Most people, when they put their mind to it, can tweak their resume enough so that they look appealing to an employer. Even if you have spent most of your working life so far at a desk in front of a computer or out on a farm far away from other people, there may be aspects of your work or life experience that are interactive, whether that’s in-person or digital. Play these up. Our resume guide for Canada will help you shape your resume to fit the specific role you are applying for.

Job fairs are a great way to find your dream role in Canada. They are usually run at least once per year by the major employers in cities across Canada, and typically require registration in advance. A quick internet search will provide you with information on the next job fair in your area.

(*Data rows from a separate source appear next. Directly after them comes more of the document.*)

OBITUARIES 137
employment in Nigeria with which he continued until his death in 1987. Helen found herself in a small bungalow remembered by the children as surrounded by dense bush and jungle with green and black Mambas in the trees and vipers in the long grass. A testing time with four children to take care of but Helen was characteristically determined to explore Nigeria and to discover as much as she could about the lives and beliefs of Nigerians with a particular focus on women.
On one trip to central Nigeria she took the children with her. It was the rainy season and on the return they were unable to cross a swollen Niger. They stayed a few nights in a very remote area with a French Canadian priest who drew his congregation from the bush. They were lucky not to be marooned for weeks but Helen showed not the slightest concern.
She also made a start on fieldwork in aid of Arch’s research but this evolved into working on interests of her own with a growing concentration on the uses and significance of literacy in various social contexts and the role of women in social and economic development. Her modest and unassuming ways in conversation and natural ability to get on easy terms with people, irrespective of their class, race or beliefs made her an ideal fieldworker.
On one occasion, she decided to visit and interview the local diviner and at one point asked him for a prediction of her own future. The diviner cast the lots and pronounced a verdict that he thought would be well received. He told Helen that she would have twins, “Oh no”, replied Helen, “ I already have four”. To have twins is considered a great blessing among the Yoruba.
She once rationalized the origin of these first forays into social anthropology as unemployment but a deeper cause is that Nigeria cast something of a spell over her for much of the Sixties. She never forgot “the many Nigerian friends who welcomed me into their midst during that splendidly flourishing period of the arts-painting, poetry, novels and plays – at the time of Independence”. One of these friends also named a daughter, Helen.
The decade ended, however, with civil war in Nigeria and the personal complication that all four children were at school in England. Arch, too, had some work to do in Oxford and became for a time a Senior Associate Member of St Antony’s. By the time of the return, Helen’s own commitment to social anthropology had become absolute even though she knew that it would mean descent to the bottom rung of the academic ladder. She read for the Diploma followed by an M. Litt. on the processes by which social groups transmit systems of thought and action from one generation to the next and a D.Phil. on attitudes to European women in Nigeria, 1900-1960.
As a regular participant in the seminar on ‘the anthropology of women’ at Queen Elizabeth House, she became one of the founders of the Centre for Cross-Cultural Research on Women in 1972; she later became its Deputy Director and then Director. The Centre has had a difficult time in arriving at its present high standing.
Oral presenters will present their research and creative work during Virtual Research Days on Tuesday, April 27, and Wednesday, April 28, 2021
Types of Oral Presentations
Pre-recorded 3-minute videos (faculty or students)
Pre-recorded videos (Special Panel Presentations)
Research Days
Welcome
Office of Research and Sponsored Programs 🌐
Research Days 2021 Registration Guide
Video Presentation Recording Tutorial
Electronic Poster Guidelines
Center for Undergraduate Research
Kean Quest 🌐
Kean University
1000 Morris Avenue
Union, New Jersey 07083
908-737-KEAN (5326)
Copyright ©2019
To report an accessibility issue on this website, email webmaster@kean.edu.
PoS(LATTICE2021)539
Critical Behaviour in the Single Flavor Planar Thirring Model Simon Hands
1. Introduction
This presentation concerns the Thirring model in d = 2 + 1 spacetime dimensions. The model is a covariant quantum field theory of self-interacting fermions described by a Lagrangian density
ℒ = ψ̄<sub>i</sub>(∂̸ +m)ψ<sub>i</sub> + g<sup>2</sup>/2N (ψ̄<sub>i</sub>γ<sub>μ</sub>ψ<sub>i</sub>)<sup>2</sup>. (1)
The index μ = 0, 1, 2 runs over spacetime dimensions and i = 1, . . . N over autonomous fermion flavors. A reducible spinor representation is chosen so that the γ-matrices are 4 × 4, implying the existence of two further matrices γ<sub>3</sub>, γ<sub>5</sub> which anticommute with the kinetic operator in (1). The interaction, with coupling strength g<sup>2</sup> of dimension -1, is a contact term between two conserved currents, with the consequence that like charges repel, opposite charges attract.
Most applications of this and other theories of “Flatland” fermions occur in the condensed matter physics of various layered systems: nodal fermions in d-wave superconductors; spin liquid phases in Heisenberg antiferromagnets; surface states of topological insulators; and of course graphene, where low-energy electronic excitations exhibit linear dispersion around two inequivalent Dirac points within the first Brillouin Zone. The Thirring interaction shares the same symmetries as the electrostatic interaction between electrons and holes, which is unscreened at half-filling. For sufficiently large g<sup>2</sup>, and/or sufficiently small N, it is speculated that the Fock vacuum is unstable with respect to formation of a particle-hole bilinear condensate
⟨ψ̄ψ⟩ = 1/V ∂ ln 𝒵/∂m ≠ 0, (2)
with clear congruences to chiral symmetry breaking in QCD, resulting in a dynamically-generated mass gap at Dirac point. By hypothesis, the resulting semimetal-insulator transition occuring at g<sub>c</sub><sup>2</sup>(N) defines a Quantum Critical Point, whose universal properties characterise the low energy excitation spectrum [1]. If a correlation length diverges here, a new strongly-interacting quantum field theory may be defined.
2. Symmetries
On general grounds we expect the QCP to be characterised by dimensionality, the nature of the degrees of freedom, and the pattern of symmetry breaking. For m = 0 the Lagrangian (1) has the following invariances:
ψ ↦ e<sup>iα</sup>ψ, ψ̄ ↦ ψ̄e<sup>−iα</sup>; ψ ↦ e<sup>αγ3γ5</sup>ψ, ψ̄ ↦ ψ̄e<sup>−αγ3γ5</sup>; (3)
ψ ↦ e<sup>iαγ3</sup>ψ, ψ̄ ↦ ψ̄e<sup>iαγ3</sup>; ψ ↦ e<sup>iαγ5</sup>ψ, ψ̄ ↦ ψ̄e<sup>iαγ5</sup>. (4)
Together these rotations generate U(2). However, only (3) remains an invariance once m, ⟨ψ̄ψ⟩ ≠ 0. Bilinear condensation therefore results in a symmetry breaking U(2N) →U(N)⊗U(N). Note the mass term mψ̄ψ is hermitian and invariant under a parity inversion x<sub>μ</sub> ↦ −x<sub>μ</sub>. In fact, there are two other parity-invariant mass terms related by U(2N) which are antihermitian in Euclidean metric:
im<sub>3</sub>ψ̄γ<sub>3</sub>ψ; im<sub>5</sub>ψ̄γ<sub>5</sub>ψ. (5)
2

Good grooming is taken seriously, as most recreation jobs in Canada are customer-facing roles. Take care to present yourself in a professional manner, looking clean and tidy.
When you land an interview, you should be prepared to talk about your skills and experience. Think of examples of times when you’ve gone above and beyond what was asked of you, dealt with a tricky customer, or solved a problem. Here are some more tried-and-true tips for navigating your interview with a Canadian employer.

Summary: How to find a hospitality job in Canada

Step 1: Canadianize your resume
Our resume guide and resume template are key starting points.

Step 2: Research the market
Basic stuff, like when seasonal hiring begins and what you might expect to be paid in your desired role.

Step 3: Complete your training (food and drink only)
This is a prerequisite for jobs that involve serving alcohol in most of Canada.

Step 4: Search online and get networking
An initial online search can yield job leads, especially if you boost it by being active in social media groups.

Step 5: Pound the pavement
This is another step targeted more for food and drink service – getting out and about ramps up your chances of landing a great job.

Step 6: Stay positive and improve the process
It might not all fall into place in one day, so when you wake up the next morning stay positive, clean up well, and get back out there!